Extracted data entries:

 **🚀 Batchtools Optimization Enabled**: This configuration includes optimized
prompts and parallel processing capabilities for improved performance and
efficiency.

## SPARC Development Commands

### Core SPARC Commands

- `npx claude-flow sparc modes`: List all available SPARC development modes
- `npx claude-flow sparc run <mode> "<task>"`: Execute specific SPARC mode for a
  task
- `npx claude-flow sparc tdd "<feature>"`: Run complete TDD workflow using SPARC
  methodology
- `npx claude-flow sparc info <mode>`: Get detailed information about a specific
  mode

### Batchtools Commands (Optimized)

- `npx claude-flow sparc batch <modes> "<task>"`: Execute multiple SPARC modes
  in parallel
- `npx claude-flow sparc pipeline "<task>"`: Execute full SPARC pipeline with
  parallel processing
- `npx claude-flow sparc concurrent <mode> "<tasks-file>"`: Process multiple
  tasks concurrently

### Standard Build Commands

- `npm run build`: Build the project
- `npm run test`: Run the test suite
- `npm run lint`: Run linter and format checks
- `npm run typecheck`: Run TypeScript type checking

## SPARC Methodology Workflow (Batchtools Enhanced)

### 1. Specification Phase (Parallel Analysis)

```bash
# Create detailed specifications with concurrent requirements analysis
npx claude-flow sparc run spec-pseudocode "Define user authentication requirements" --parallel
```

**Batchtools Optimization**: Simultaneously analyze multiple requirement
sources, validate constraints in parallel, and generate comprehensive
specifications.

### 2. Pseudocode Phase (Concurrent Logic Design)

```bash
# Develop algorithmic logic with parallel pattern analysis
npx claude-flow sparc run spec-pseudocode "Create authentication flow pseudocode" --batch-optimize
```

Assignment: What are the lines of the data above that include the string "modes"? Copy them.

Exercise output:
- `npx claude-flow sparc modes`: List all available SPARC development modes
- `npx claude-flow sparc batch <modes> "<task>"`: Execute multiple SPARC modes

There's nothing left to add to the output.